GIVEN REQUEST >> Exactly reproduce each record listed below.

# # # # # # #

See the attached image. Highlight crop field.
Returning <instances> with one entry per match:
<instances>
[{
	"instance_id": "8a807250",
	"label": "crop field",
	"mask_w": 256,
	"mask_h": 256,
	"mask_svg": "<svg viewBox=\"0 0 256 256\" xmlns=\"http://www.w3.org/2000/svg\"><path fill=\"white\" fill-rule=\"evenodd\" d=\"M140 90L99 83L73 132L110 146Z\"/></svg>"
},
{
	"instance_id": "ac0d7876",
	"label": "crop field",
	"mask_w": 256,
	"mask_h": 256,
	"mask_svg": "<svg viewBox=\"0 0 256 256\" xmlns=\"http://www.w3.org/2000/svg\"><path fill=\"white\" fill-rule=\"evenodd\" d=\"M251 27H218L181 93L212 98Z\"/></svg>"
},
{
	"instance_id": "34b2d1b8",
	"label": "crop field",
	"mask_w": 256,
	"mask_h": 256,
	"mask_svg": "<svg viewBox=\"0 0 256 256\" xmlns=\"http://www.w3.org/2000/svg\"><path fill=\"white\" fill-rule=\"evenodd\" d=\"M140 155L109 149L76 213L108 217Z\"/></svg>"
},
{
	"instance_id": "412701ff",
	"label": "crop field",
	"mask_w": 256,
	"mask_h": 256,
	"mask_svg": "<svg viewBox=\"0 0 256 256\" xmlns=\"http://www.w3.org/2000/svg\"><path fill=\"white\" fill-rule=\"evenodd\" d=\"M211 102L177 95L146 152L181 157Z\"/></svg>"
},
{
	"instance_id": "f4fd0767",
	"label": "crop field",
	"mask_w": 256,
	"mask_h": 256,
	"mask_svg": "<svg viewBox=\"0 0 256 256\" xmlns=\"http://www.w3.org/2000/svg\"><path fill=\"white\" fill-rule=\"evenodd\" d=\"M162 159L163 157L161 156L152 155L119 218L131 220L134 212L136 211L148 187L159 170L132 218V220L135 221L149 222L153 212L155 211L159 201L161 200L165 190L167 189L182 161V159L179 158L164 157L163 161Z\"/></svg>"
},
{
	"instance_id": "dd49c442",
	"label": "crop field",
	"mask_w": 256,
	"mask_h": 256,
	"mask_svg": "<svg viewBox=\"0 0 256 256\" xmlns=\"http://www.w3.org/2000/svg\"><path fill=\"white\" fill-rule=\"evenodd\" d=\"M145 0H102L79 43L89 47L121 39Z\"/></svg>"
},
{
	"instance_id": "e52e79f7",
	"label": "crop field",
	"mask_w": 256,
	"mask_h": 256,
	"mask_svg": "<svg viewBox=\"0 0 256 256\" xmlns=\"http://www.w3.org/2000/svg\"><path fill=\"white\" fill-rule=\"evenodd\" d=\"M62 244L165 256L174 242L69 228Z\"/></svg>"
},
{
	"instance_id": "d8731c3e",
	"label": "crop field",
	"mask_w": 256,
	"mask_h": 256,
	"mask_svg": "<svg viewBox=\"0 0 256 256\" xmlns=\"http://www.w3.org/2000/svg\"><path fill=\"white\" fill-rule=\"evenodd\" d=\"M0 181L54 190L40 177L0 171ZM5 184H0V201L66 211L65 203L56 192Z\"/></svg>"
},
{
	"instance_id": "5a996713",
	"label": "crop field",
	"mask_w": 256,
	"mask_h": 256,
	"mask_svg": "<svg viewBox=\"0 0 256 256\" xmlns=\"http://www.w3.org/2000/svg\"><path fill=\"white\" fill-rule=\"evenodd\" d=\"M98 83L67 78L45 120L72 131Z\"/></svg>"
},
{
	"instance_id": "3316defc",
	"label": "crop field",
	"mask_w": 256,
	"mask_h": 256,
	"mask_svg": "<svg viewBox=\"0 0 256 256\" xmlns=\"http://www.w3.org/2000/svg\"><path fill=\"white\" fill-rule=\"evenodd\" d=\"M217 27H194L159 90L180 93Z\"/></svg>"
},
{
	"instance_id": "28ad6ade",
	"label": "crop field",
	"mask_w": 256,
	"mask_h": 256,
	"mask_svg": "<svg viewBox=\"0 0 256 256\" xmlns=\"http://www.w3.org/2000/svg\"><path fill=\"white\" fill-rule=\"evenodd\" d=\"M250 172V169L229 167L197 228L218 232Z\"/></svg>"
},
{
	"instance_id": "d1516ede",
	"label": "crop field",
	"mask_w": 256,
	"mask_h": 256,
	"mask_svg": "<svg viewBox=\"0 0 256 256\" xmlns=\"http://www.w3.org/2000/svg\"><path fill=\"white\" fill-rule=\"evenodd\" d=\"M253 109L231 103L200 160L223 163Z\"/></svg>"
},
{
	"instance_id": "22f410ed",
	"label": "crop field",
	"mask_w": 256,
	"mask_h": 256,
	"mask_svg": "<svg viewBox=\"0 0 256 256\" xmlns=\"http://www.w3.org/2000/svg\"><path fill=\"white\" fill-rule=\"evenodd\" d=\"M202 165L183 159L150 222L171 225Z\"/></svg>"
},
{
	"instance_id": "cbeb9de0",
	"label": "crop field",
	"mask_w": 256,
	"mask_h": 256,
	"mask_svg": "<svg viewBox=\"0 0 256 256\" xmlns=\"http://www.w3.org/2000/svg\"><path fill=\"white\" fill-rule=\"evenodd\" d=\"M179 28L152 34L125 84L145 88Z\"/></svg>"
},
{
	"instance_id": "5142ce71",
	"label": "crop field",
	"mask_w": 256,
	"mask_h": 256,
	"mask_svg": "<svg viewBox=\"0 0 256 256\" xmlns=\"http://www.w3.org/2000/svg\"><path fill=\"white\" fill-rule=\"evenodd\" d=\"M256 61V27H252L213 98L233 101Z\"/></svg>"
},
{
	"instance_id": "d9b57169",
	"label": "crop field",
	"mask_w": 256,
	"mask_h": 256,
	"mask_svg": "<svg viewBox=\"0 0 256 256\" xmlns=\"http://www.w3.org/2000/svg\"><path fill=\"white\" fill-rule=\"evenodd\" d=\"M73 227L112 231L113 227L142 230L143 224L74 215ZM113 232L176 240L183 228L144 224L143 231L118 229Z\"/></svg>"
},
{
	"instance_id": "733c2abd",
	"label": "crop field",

# # # # # # #

EXERCISE SOLUTION >>
See the attached image. Highlight crop field.
Returning <instances> with one entry per match:
<instances>
[{
	"instance_id": "8a807250",
	"label": "crop field",
	"mask_w": 256,
	"mask_h": 256,
	"mask_svg": "<svg viewBox=\"0 0 256 256\" xmlns=\"http://www.w3.org/2000/svg\"><path fill=\"white\" fill-rule=\"evenodd\" d=\"M140 90L99 83L73 132L110 146Z\"/></svg>"
},
{
	"instance_id": "ac0d7876",
	"label": "crop field",
	"mask_w": 256,
	"mask_h": 256,
	"mask_svg": "<svg viewBox=\"0 0 256 256\" xmlns=\"http://www.w3.org/2000/svg\"><path fill=\"white\" fill-rule=\"evenodd\" d=\"M251 27H218L181 93L212 98Z\"/></svg>"
},
{
	"instance_id": "34b2d1b8",
	"label": "crop field",
	"mask_w": 256,
	"mask_h": 256,
	"mask_svg": "<svg viewBox=\"0 0 256 256\" xmlns=\"http://www.w3.org/2000/svg\"><path fill=\"white\" fill-rule=\"evenodd\" d=\"M140 155L109 149L76 213L108 217Z\"/></svg>"
},
{
	"instance_id": "412701ff",
	"label": "crop field",
	"mask_w": 256,
	"mask_h": 256,
	"mask_svg": "<svg viewBox=\"0 0 256 256\" xmlns=\"http://www.w3.org/2000/svg\"><path fill=\"white\" fill-rule=\"evenodd\" d=\"M211 102L177 95L146 152L181 157Z\"/></svg>"
},
{
	"instance_id": "f4fd0767",
	"label": "crop field",
	"mask_w": 256,
	"mask_h": 256,
	"mask_svg": "<svg viewBox=\"0 0 256 256\" xmlns=\"http://www.w3.org/2000/svg\"><path fill=\"white\" fill-rule=\"evenodd\" d=\"M162 159L163 157L161 156L152 155L119 218L131 220L134 212L136 211L148 187L159 170L132 218V220L135 221L149 222L153 212L155 211L159 201L161 200L165 190L167 189L182 161V159L179 158L164 157L163 161Z\"/></svg>"
},
{
	"instance_id": "dd49c442",
	"label": "crop field",
	"mask_w": 256,
	"mask_h": 256,
	"mask_svg": "<svg viewBox=\"0 0 256 256\" xmlns=\"http://www.w3.org/2000/svg\"><path fill=\"white\" fill-rule=\"evenodd\" d=\"M145 0H102L79 43L89 47L121 39Z\"/></svg>"
},
{
	"instance_id": "e52e79f7",
	"label": "crop field",
	"mask_w": 256,
	"mask_h": 256,
	"mask_svg": "<svg viewBox=\"0 0 256 256\" xmlns=\"http://www.w3.org/2000/svg\"><path fill=\"white\" fill-rule=\"evenodd\" d=\"M62 244L165 256L174 242L69 228Z\"/></svg>"
},
{
	"instance_id": "d8731c3e",
	"label": "crop field",
	"mask_w": 256,
	"mask_h": 256,
	"mask_svg": "<svg viewBox=\"0 0 256 256\" xmlns=\"http://www.w3.org/2000/svg\"><path fill=\"white\" fill-rule=\"evenodd\" d=\"M0 181L54 190L40 177L0 171ZM5 184H0V201L66 211L65 203L56 192Z\"/></svg>"
},
{
	"instance_id": "5a996713",
	"label": "crop field",
	"mask_w": 256,
	"mask_h": 256,
	"mask_svg": "<svg viewBox=\"0 0 256 256\" xmlns=\"http://www.w3.org/2000/svg\"><path fill=\"white\" fill-rule=\"evenodd\" d=\"M98 83L67 78L45 120L72 131Z\"/></svg>"
},
{
	"instance_id": "3316defc",
	"label": "crop field",
	"mask_w": 256,
	"mask_h": 256,
	"mask_svg": "<svg viewBox=\"0 0 256 256\" xmlns=\"http://www.w3.org/2000/svg\"><path fill=\"white\" fill-rule=\"evenodd\" d=\"M217 27H194L159 90L180 93Z\"/></svg>"
},
{
	"instance_id": "28ad6ade",
	"label": "crop field",
	"mask_w": 256,
	"mask_h": 256,
	"mask_svg": "<svg viewBox=\"0 0 256 256\" xmlns=\"http://www.w3.org/2000/svg\"><path fill=\"white\" fill-rule=\"evenodd\" d=\"M250 172V169L229 167L197 228L218 232Z\"/></svg>"
},
{
	"instance_id": "d1516ede",
	"label": "crop field",
	"mask_w": 256,
	"mask_h": 256,
	"mask_svg": "<svg viewBox=\"0 0 256 256\" xmlns=\"http://www.w3.org/2000/svg\"><path fill=\"white\" fill-rule=\"evenodd\" d=\"M253 109L231 103L200 160L223 163Z\"/></svg>"
},
{
	"instance_id": "22f410ed",
	"label": "crop field",
	"mask_w": 256,
	"mask_h": 256,
	"mask_svg": "<svg viewBox=\"0 0 256 256\" xmlns=\"http://www.w3.org/2000/svg\"><path fill=\"white\" fill-rule=\"evenodd\" d=\"M202 165L183 159L150 222L171 225Z\"/></svg>"
},
{
	"instance_id": "cbeb9de0",
	"label": "crop field",
	"mask_w": 256,
	"mask_h": 256,
	"mask_svg": "<svg viewBox=\"0 0 256 256\" xmlns=\"http://www.w3.org/2000/svg\"><path fill=\"white\" fill-rule=\"evenodd\" d=\"M179 28L152 34L125 84L145 88Z\"/></svg>"
},
{
	"instance_id": "5142ce71",
	"label": "crop field",
	"mask_w": 256,
	"mask_h": 256,
	"mask_svg": "<svg viewBox=\"0 0 256 256\" xmlns=\"http://www.w3.org/2000/svg\"><path fill=\"white\" fill-rule=\"evenodd\" d=\"M256 61V27H252L213 98L233 101Z\"/></svg>"
},
{
	"instance_id": "d9b57169",
	"label": "crop field",
	"mask_w": 256,
	"mask_h": 256,
	"mask_svg": "<svg viewBox=\"0 0 256 256\" xmlns=\"http://www.w3.org/2000/svg\"><path fill=\"white\" fill-rule=\"evenodd\" d=\"M73 227L112 231L113 227L142 230L143 224L74 215ZM113 232L176 240L183 228L144 224L143 231L118 229Z\"/></svg>"
},
{
	"instance_id": "733c2abd",
	"label": "crop field",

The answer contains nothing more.